Mom shook her head. “I made you go to bed. It was too late. So I stayed up and glued them on, and in the morning when you looked at your board, you lost it.”
“I don’t remember that,” I said thoughtfully. “How old was I?”
“Ten, and I’m glad you can’t remember it because I’d never heard such language come out of a ten-year-old girl’s mouth. I thought to yank you out of school that very day.”
“Gosh, Mom, I’m sorry.”
“Well, as much as the surfing scared the shit out of me, it seemed to help,” Mom replied. “You started letting things go.”
I finished my cup. Mom noticed.
“Another?” she asked.
I nodded. When she returned to the table with two fresh cups, she returned to a previous topic of conversation.
“You said I was miserable, but I wasn’t. I was worried. I spent most of my life worried because I didn’t want you to suffer the way your dad did. I was happy for the therapy and all those new discoveries about how to manage OCD because I believed they would be able to free you in ways your father never got the chance to experience. I mean, think about it: he only started really getting better when he was much older. He never had therapy as a child. He was trapped in his urges for a good portion of his life.”
“So I mistook worry for anger?”
“Sometimes,” Mom replied. “I still got angry because, again, I felt powerless. Look at my behavior when your boyfriend came over.”

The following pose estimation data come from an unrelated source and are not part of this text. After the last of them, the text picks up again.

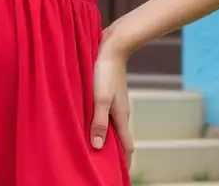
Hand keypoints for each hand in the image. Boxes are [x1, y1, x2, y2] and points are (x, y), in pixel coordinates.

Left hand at [90, 40, 133, 168]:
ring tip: (95, 149)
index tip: (118, 176)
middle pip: (120, 139)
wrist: (112, 46)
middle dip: (115, 154)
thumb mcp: (100, 98)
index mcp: (122, 117)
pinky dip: (102, 124)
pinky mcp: (109, 93)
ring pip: (113, 126)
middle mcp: (121, 112)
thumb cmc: (105, 71)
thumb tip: (97, 146)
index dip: (124, 163)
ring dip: (107, 138)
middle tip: (104, 167)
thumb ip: (99, 122)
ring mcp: (116, 102)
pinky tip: (91, 123)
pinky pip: (107, 115)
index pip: (126, 147)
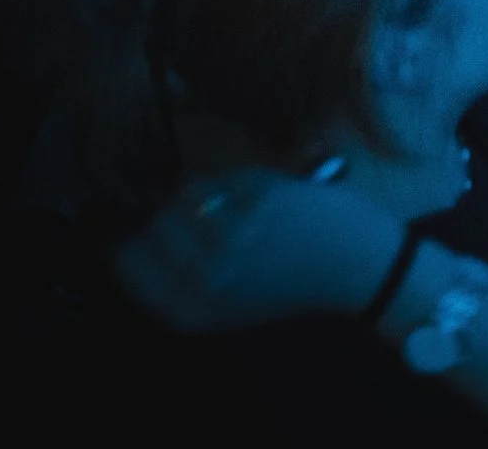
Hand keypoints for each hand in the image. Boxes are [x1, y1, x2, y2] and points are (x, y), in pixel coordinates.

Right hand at [113, 169, 406, 332]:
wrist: (364, 268)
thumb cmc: (295, 285)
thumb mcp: (225, 304)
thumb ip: (176, 279)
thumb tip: (123, 237)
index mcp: (189, 311)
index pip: (125, 262)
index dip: (132, 239)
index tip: (149, 229)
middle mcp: (203, 279)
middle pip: (153, 222)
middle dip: (174, 213)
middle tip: (211, 218)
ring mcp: (232, 238)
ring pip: (186, 192)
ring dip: (209, 192)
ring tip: (241, 207)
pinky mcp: (260, 202)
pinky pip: (226, 176)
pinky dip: (244, 180)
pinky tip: (268, 197)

“He was meeting you for the first time, Mom.”
Mom shook her head. “God, I’m still embarrassed about that. But, I didn’t lie. I told the truth about all the times I wanted to leave your father.”
“So why didn’t you?”
“Because he needed me,” she replied. “And I needed him. As weird as this sounds, his OCD bound us for life. There was no getting away from each other. He had become my reality. I think I would have been miserable had I left him and married someone without the condition. I think I just wouldn’t have known how to function with a person who didn’t suffer from it.”

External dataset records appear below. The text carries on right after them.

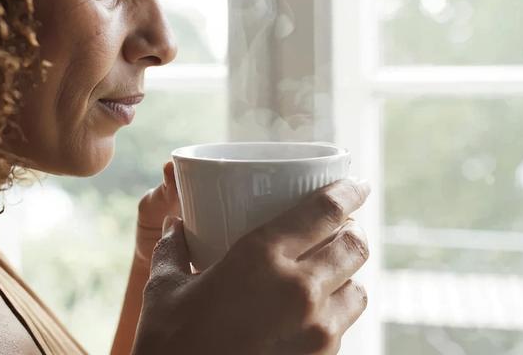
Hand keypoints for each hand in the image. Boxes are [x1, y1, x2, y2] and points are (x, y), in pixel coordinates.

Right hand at [133, 179, 370, 354]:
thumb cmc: (169, 345)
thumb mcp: (164, 290)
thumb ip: (173, 249)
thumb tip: (174, 225)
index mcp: (261, 258)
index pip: (326, 210)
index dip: (349, 192)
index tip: (357, 184)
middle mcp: (299, 289)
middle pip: (354, 245)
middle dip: (353, 230)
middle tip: (340, 226)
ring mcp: (317, 331)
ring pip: (358, 289)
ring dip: (348, 274)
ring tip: (329, 271)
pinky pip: (343, 326)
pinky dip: (336, 312)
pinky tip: (311, 313)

“Hmm,” I said. “That’s interesting.”
“I guess. And weird. But then love has a way of helping you cope and manage and forgive.”

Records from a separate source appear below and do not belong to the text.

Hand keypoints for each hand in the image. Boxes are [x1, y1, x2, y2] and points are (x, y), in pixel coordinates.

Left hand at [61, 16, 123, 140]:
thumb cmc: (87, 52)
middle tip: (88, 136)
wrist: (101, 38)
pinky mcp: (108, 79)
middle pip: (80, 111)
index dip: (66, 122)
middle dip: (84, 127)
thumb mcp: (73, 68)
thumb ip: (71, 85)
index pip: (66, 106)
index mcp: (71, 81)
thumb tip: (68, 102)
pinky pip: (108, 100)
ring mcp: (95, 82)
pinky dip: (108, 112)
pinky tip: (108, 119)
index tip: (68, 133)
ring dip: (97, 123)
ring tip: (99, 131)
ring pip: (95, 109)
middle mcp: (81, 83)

“What about Nicki?” I asked suddenly. “I thought you had Nicki because I was your mess-up.”
Mom froze, the coffee mug pressed to her lips. And then she set it gently on the table.
“You were never a mess-up, Bailey,” she said. “I had Nicki because I thought she could help you. She wasn’t for me. She was for you.”
Another shocking revelation. Why was I just now hearing all of this?
“Really?” I breathed.
“Yes, really. I thought if you had a sister to take care of, it might help you take the focus off yourself.” She passed a hand over her mouth, trying to hide the grin. “I didn’t know it wouldn’t work out as planned.”
I burst out laughing.
“I love that child, but God knows . . .” Her voice trailed off.
“But you two are thick as thieves,” I pointed out.
“And why do you think that’s the case, Bailey?”
I shrugged.
“It’s because I thought you didn’t like me. You were your father’s child from the start. You spent all your time with him. I begged you to bake Christmas cookies with me. You wanted to go help him cut down a tree instead.”
“I did?”
Mom nodded. “I’m not proud of it, but somewhere along the way, I gave up. And I gave you solely to him. And embraced your sister.”
The tears slid down her cheeks, mirroring my own. We sat silent for a time, sipping our coffee, absorbing each other’s words. It’s as though we were discovering each other for the first time—two people who shared a life together for eighteen years and knew nothing about the other. Wasted time. Time that we could never get back. Our only option was to move forward, and Mom voiced the question.
“So where do we go from here?” she asked.
I rubbed my cheek. It no longer stung, but it ached.
“I shouldn’t have hit you,” she observed.
“Yes, you should have,” I replied.
She gathered our mugs and walked to the kitchen sink. I followed.
“I don’t know where we go from here,” I admitted.